Khan, M. U. A.; Ahmad, S. T.; Nisar, S.; Khan, R. N.; Khan, F. F.

Keratoconus (KC) is a progressive corneal ectatic disorder marked by stromal thinning, enzymatic degradation, and oxidative stress. Conventional corneal collagen cross-linking (CXL) therapy poses risks. Epigallocatechin gallate (EGCG), a catechin found in green tea, has been shown to cross-link collagen, inhibit proteases, and modulate inflammation, suggesting its potential as an alternative therapy for KC. This study aimed to (1) evaluate the protective effects of EGCG against collagenase-mediated stromal degradation in caprine and ovine corneas and (2) investigate the use of caprine and ovine cornea as viable ex vivo models for corneal ectasia research. Goat (n=4) and sheep (n=8) corneoscleral buttons were cultured in an air-liquid interface (ALI). Tissue viability was monitored by transparency grading and histology. The corneal ectasia environment was induced by collagenase type I digestion. An EGCG-rich extract was utilized for the treatments. Goat and sheep corneas remained intact for 7 days in MEM-based medium, though transparency decreased, with edema (whitening) by Day 7. Histology confirmed stromal loosening and reduced keratocyte cell density but preserved architecture sufficient for enzymatic digestion. EGCG pre-treatment and post-treatment exposure were associated with greater resistance to enzymatic digestion, with greater stromal preservation of quadrants in the EGCG pre-treated quadrant than in PBS pre-treated controls.

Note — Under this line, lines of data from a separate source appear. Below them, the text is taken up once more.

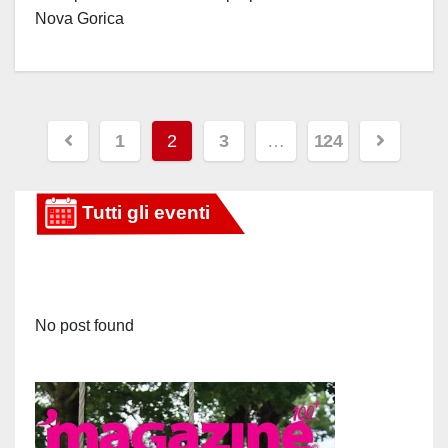
Nova Gorica
Paginazione
1
2
3
…
124
degli
articoli
No post found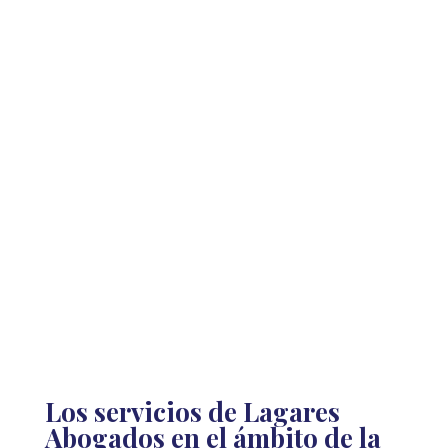
tasas judiciales y otros aranceles.
Apoyo externo, control de la situación de su
empresa.
Control de la controversia desde su inicio hasta
su resolución: no hay una decisión de un
tercero (juez), equilibrio y autonomía en la
solución.
Establecimiento de un programa de
actuaciones y posibilidad de instaurar una
duración máxima para el desarrollo del
procedimiento.
Los servicios de Lagares
Abogados en el ámbito de la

This study provides proof of concept that EGCG extract confers protection against enzymatic degradation in goat and sheep corneas, highlighting its potential as a protective agent for corneal ectatic disorders like Keratoconus. Additionally, goat and sheep corneas can represent practical and ethical ex vivo models for short-term ocular research. Future work should focus on cytotoxicity, biomechanical validation, optimized culture conditions, and in vivo studies.